Can you render the entries, from the line containing "pose: elev=47.6 azim=75.8" through the last line, as a numbered list with any blank lines dropped?
____
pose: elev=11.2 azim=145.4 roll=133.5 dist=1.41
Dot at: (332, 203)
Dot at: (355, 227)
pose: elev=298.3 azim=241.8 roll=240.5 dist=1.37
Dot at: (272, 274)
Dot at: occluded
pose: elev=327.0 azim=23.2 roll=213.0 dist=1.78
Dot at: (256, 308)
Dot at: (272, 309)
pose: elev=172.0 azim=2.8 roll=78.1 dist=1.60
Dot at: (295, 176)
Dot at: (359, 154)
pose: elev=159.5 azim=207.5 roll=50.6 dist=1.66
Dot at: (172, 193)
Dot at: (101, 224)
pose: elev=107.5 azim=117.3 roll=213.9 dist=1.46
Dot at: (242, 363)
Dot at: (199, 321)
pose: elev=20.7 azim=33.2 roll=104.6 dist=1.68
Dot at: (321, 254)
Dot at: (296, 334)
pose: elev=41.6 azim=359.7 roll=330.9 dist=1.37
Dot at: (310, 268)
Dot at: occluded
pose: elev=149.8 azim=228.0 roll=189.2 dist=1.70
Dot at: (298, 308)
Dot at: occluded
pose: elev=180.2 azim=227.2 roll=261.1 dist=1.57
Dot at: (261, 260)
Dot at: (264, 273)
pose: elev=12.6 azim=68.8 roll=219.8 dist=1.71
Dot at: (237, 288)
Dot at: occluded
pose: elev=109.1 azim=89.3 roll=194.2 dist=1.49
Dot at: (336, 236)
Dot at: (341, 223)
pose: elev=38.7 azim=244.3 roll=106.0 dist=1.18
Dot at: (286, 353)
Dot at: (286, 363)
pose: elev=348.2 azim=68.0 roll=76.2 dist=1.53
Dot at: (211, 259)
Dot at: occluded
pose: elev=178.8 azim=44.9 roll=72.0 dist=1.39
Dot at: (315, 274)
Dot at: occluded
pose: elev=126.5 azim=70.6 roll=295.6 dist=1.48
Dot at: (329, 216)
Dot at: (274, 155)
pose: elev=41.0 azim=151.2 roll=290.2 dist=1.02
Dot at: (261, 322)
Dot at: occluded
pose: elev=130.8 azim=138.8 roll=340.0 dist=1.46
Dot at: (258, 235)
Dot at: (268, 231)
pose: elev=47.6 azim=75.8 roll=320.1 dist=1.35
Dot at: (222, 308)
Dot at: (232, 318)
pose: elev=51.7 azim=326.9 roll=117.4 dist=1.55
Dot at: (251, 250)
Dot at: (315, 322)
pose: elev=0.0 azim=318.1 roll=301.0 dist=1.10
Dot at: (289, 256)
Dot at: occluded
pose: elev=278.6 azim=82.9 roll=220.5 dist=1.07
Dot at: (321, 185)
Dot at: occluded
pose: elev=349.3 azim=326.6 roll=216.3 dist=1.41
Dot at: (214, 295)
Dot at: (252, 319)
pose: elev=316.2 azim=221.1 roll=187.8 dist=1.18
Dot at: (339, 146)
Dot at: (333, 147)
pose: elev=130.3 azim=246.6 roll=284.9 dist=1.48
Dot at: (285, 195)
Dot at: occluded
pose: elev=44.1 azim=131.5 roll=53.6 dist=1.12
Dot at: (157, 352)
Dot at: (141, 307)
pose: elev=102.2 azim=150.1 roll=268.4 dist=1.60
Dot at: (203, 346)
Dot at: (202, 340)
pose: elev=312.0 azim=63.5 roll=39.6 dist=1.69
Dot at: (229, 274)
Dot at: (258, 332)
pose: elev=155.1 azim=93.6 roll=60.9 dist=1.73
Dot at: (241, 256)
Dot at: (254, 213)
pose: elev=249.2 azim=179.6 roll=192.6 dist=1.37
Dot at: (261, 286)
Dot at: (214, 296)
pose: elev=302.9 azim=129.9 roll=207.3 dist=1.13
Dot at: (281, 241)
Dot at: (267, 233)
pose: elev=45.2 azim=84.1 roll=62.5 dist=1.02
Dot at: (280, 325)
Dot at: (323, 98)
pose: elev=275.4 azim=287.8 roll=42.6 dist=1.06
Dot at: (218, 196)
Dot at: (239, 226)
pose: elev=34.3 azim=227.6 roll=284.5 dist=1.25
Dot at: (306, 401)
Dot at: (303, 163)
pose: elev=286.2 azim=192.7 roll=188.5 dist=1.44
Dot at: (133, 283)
____
* [Task output]:
1. pose: elev=47.6 azim=75.8 roll=320.1 dist=1.35
2. Dot at: (222, 308)
3. Dot at: (232, 318)
4. pose: elev=51.7 azim=326.9 roll=117.4 dist=1.55
5. Dot at: (251, 250)
6. Dot at: (315, 322)
7. pose: elev=0.0 azim=318.1 roll=301.0 dist=1.10
8. Dot at: (289, 256)
9. Dot at: occluded
10. pose: elev=278.6 azim=82.9 roll=220.5 dist=1.07
11. Dot at: (321, 185)
12. Dot at: occluded
13. pose: elev=349.3 azim=326.6 roll=216.3 dist=1.41
14. Dot at: (214, 295)
15. Dot at: (252, 319)
16. pose: elev=316.2 azim=221.1 roll=187.8 dist=1.18
17. Dot at: (339, 146)
18. Dot at: (333, 147)
19. pose: elev=130.3 azim=246.6 roll=284.9 dist=1.48
20. Dot at: (285, 195)
21. Dot at: occluded
22. pose: elev=44.1 azim=131.5 roll=53.6 dist=1.12
23. Dot at: (157, 352)
24. Dot at: (141, 307)
25. pose: elev=102.2 azim=150.1 roll=268.4 dist=1.60
26. Dot at: (203, 346)
27. Dot at: (202, 340)
28. pose: elev=312.0 azim=63.5 roll=39.6 dist=1.69
29. Dot at: (229, 274)
30. Dot at: (258, 332)
31. pose: elev=155.1 azim=93.6 roll=60.9 dist=1.73
32. Dot at: (241, 256)
33. Dot at: (254, 213)
34. pose: elev=249.2 azim=179.6 roll=192.6 dist=1.37
35. Dot at: (261, 286)
36. Dot at: (214, 296)
37. pose: elev=302.9 azim=129.9 roll=207.3 dist=1.13
38. Dot at: (281, 241)
39. Dot at: (267, 233)
40. pose: elev=45.2 azim=84.1 roll=62.5 dist=1.02
41. Dot at: (280, 325)
42. Dot at: (323, 98)
43. pose: elev=275.4 azim=287.8 roll=42.6 dist=1.06
44. Dot at: (218, 196)
45. Dot at: (239, 226)
46. pose: elev=34.3 azim=227.6 roll=284.5 dist=1.25
47. Dot at: (306, 401)
48. Dot at: (303, 163)
49. pose: elev=286.2 azim=192.7 roll=188.5 dist=1.44
50. Dot at: (133, 283)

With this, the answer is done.